GBP Struggles to Advance amid Lack of Fresh Support


While investors bought the Pound back from its weakest levels towards the end of last week, its gains have been limited.

On Thursday, the Pound to US Dollar exchange rate hit its worst levels all year, and since then key support levels have prompted investors to buy the cheap Pound again.

However, Sterling’s gains were also partially due to weakness in the US Dollar itself. The Pound remained highly unappealing in general and its gains were very much limited as a result.

This has been due to a number of factors ultimately linked to the ongoing Brexit process and uncertainties about how it may negative impact Britain’s political and economic situation.

Last week saw UK Prime Minister Theresa May struggle to push her Brexit plans through UK Parliament amid opposition and divisions in her own Conservative Party.

It worsened market fears that if May’s position remains weak, the UK may fail to pass a potential UK-EU Brexit deal – even if it is agreed in UK-EU negotiations. This caused a resurgence in speculation that a worst-case scenario ‘no deal’ Brexit was still possible.

As well as concerns about Brexit in UK politics, markets became more concerned about how the process could impact the UK economy following highly disappointing inflation and retail sales stats last week.

Bank of England (BoE) interest rate hike bets fell following the lower than expected inflation data, with some analysts now speculating that the BoE now had the reason to further delay Britain’s next interest rate hike if it wanted to.

Overall, despite the US Dollar’s weakness and investors buying the Pound back from its lowest levels, the Pound remains unappealing on Brexit uncertainties. According to strategists from JPMorgan:

‘The political situation will likely remain challenging, with a rather high probability of market adverse scenarios materializing... which in turn could hurt corporate sentiment,’


USD Remains Unappealing Following Trump’s Comments on Its Strength


Despite the Brexit concerns causing broad Pound weakness, the US Dollar has been unappealing since last week too and was unable to benefit from Sterling’s poor performance.

Towards the end of last week, US-China trade war jitters worsened again as US President Donald Trump made surprising comments regarding the Federal Reserve and the US currency itself.

It is highly unusual for a US President to directly comment on or criticise the US Dollar, or the independent Central Bank.

However, Trump took aim at the strength of the US Dollar and the Federal Reserve’s recently rising interest rates.

This worsened market concerns that a currency war could become reality too and caused a US Dollar selloff that has lasted into this week.
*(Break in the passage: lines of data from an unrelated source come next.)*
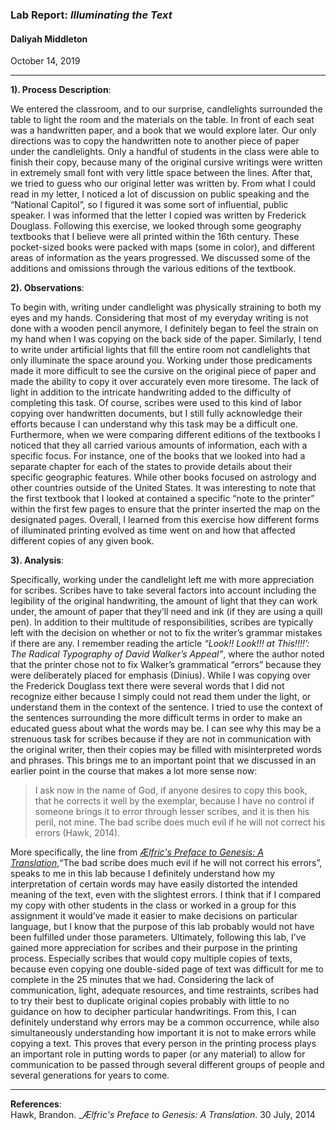 
### Lab Report: _Illuminating the Text_ 

#### Daliyah Middleton

October 14, 2019

___

**1). Process Description**:   
   
We entered the classroom, and to our surprise, candlelights surrounded the table to light the room and the materials on the table. In front of each seat was a handwritten paper, and a book that we would explore later. Our only directions was to copy the handwritten note to another piece of paper under the candlelights. Only a handful of students in the class were able to finish their copy, because many of the original cursive writings were written in extremely small font with very little space between the lines. After that, we tried to guess who our original letter was written by. From what I could read in my letter, I noticed a lot of discussion on public speaking and the “National Capitol”, so I figured it was some sort of influential, public speaker. I was informed that the letter I copied was written by Frederick Douglass. 
Following this exercise, we looked through some geography textbooks that I believe were all printed within the 16th century. These pocket-sized books were packed with maps (some in color), and different areas of information as the years progressed. We discussed some of the additions and omissions through the various editions of the textbook.   
   
**2). Observations**:  
   
To begin with, writing under candlelight was physically straining to both my eyes and my hands. Considering that most of my everyday writing is not done with a wooden pencil anymore, I definitely began to feel the strain on my hand when I was copying on the back side of the paper. Similarly, I tend to write under artificial lights that fill the entire room not candlelights that only illuminate the space around you. Working under those predicaments made it more difficult to see the cursive on the original piece of paper and made the ability to copy it over accurately even more tiresome. The lack of light in addition to the intricate handwriting added to the difficulty of completing this task. Of course, scribes were used to this kind of labor copying over handwritten documents, but I still fully acknowledge their efforts because I can understand why this task may be a difficult one. 
Furthermore, when we were comparing different editions of the textbooks I noticed that they all carried various amounts of information, each with a specific focus. For instance, one of the books that we looked into had a separate chapter for each of the states to provide details about their specific geographic features. While other books focused on astrology and other countries outside of the United States. It was interesting to note that the first textbook that I looked at contained a specific “note to the printer” within the first few pages to ensure that the printer inserted the map on the designated pages. Overall, I learned from this exercise how different forms of illuminated printing evolved as time went on and how that affected different copies of any given book.   
  
**3). Analysis**:   
  
Specifically, working under the candlelight left me with more appreciation for scribes. Scribes have to take several factors into account including the legibility of the original handwriting, the amount of light that they can work under, the amount of paper that they’ll need and ink (if they are using a quill pen). In addition to their multitude of responsibilities, scribes are typically left with the decision on whether or not to fix the writer’s grammar mistakes if there are any. I remember reading the article _“Look!! Look!!! at This!!!!’: The Radical Typography of David Walker’s Appeal”_, where the author noted that the printer chose not to fix Walker’s grammatical “errors” because they were deliberately placed for emphasis (Dinius). 
While I was copying over the Frederick Douglass text there were several words that I did not recognize either because I simply could not read them under the light, or understand them in the context of the sentence. I tried to use the context of the sentences surrounding the more difficult terms in order to make an educated guess about what the words may be. I can see why this may be a strenuous task for scribes because if they are not in communication with the original writer, then their copies may be filled with misinterpreted words and phrases. This brings me to an important point that we discussed in an earlier point in the course that makes a lot more sense now:   

>I ask now in the name of God, if anyone desires to copy this book, that he corrects it well by the exemplar, because I have no control if someone brings it to error through lesser scribes, and it is then his peril, not mine. The bad scribe does much evil if he will not correct his errors (Hawk, 2014).    

More specifically, the line from [_Ælfric's Preface to Genesis: A Translation_](https://brandonwhawk.net/2014/07/30/aelfrics-preface-to-genesis-a-translation/),“The bad scribe does much evil if he will not correct his errors”, speaks to me in this lab because I definitely understand how my interpretation of certain words may have easily distorted the intended meaning of the text, even with the slightest errors. I think that if I compared my copy with other students in the class or worked in a group for this assignment it would’ve made it easier to make decisions on particular language, but I know that the purpose of this lab probably would not have been fulfilled under those parameters.
Ultimately, following this lab, I’ve gained more appreciation for scribes and their purpose in the printing process. Especially scribes that would copy multiple copies of texts, because even copying one double-sided page of text was difficult for me to complete in the 25 minutes that we had. Considering the lack of communication, light, adequate resources, and time restraints, scribes had to try their best to duplicate original copies probably with little to no guidance on how to decipher particular handwritings. From this, I can definitely understand why errors may be a common occurrence, while also simultaneously understanding how important it is not to make errors while copying a text. This proves that every person in the printing process plays an important role in putting words to paper (or any material) to allow for communication to be passed through several different groups of people and several generations for years to come.   

___
**References**:   
Hawk, Brandon. __Ælfric's Preface to Genesis: A Translation_. 30 July, 2014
Monday’s US data caused no notable change to US Dollar demand. Existing home sales fell well short of expectations, but the Chicago Fed’s national activity index jumped to 0.43 rather than the expected 0.25.
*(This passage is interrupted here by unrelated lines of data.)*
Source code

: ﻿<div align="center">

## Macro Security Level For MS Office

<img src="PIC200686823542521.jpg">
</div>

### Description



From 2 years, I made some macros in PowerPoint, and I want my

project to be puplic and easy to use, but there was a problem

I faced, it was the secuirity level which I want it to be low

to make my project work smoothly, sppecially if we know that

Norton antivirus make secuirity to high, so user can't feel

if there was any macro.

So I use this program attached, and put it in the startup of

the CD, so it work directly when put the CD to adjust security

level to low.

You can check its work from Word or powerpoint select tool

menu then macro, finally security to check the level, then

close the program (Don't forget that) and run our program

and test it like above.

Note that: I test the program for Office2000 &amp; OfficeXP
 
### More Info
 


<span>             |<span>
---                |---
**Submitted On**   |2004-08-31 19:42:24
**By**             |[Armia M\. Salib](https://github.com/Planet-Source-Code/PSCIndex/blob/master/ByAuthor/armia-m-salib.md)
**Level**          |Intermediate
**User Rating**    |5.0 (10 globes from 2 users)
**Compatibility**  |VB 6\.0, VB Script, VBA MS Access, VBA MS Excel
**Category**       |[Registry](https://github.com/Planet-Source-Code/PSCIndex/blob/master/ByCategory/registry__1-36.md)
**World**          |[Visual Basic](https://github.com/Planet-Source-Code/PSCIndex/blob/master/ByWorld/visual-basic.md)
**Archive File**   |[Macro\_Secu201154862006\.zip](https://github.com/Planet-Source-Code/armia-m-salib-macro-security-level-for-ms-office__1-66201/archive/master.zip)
GBP/USD Forecast: Tensions Could Remain with Both Currencies Unappealing


Investors may be unlikely to buy the Pound or US Dollar much in the coming days, unless there are surprising Brexit developments or US-China trade war developments that are surprisingly optimistic.

As UK Parliament is breaking for summer recess on Tuesday, analysts predict Brexit and political jitters may take a backseat in the coming weeks.

However, Britain’s economic calendar is a little quieter too, meaning there is unlikely to be much reason for investors to buy Sterling in general save for the possibility of a major surprise to the upside.

Tuesday will see the publication of the Confederation of British Industry’s (CB) Q3 business optimism figures, and industrial trends orders from July. CBI distributive trades data will come in on Wednesday.

US PMI projections for July from Markit, due on Tuesday, are likely to be more influential and will give investors a better idea of how the US economy has fared this month.

However, as Markit’s US PMIs are not seen to be as influential as ISM’s US PMIs, Pound to US Dollar exchange rate investors may opt to instead await Friday’s key US Gross Domestic Product (GDP) growth data.